Even if it rains for weeks on end, it is seemingly never enough to replenish reservoirs and fill up the aquifers. Things are not too bad at the moment. As of June 20, total reservoir stocks in England were 83 per cent of capacity, though some areas, notably and unusually the South West, are below that. Hosepipe bans are in force already in Devon, Cornwall, Sussex and Kent and more will follow.

The National Drought Group, which met last week to review the position, said that by 2050 England will need four billion additional litres of water per day to meet demand. “Action on water resilience must be taken now to determine how these significant needs will be met,” the group‘s report concluded.

So what is happening? The Government published a Plan for Water in April which had a lot to say about regulating water quality, tackling sewage and removing plastics, but not much about supply.

It called for £1.6 billion extra to be spent on new infrastructure, but this is for the water companies to provide and, as we know, they are facing financial pressures, even bankruptcy. There is now talk of renationalisation, at least of Thames Water, but how would that help if governments continue to ignore the needs of the industry because they are spending so much on health and welfare?

After all, the reason water was privatised was to attract new investment because the state was not doing it itself and the system was falling apart.

Water is something that all politicians think will eventually drop out of the sky in Britain so they don’t really need to worry about supply. They believe nature will provide, forgetting that the areas with the biggest – and growing – populations are far drier than many people appreciate.

Rainfall levels in London and the Home Counties are among the lowest in Europe. In some years, the annual total in Essex is below that of Jerusalem. So, where are the desalination plants? There is one in east London. Opened in 2010, It was supposed to provide up to 150 million litres of drinking water each day – enough for 900,000 Londoners – but has only operated on three occasions at two-thirds of its planned capacity. We need half a dozen more working properly.

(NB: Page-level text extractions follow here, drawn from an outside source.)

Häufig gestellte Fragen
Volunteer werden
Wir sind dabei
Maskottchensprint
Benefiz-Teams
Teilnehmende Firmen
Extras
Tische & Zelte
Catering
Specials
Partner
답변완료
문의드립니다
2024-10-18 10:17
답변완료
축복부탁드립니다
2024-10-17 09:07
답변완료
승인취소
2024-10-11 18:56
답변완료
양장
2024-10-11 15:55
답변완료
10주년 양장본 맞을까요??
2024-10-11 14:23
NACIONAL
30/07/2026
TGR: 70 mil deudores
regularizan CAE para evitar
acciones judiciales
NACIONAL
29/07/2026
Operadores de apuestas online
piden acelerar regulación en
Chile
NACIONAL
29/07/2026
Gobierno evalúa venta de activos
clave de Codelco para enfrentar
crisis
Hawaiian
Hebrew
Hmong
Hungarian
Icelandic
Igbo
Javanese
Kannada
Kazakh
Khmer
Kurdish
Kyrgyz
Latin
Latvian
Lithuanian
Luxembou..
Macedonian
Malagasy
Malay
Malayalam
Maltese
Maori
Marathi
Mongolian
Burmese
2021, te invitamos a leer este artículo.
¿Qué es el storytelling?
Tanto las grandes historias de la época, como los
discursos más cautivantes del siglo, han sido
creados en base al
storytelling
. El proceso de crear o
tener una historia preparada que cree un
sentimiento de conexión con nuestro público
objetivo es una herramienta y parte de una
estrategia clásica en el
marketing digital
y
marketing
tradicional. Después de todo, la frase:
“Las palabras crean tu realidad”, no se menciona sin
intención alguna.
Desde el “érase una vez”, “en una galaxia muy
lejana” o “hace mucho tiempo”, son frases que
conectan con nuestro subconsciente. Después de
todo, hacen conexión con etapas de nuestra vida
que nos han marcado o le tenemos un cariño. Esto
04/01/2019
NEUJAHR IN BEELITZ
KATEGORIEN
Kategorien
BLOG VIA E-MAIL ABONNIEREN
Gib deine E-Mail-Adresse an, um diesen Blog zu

Where are the new storage facilities? Attempts to construct a new super-reservoir near Abingdon, first proposed in 2006, have foundered amid planning hold-ups, and arguments about design and the extraction of water from the Thames. Others are planned over the next 15 years, but where is the money to come from to build them?

One answer is to transfer water from areas where it is plentiful to the South East where it is most needed. This is hardly a new idea. The Chinese built a water grid 2,000 years ago and the Romans constructed a 30-mile aqueduct just to supply the people of Nimes with water for their ornamental fountains.

We’ve done it here, too. North Wales reservoirs were built to supply the Victorian boom cities of Liverpool, Manchester and Birmingham. A water grid using pipelines and canals to link the Severn and the Thames has always been scorned as too expensive and impractical, even though the engineering is perfectly possible. A feasibility study commissioned by three water companies says an interconnector transferring up to 500 million litres a day during drought events can be completed by 2033. This could be expanded eventually to include other waterways.

The importance of ensuring water is available is obvious and a grid would be a lot cheaper than HS2. But if the water companies are going bust, who is going to build it?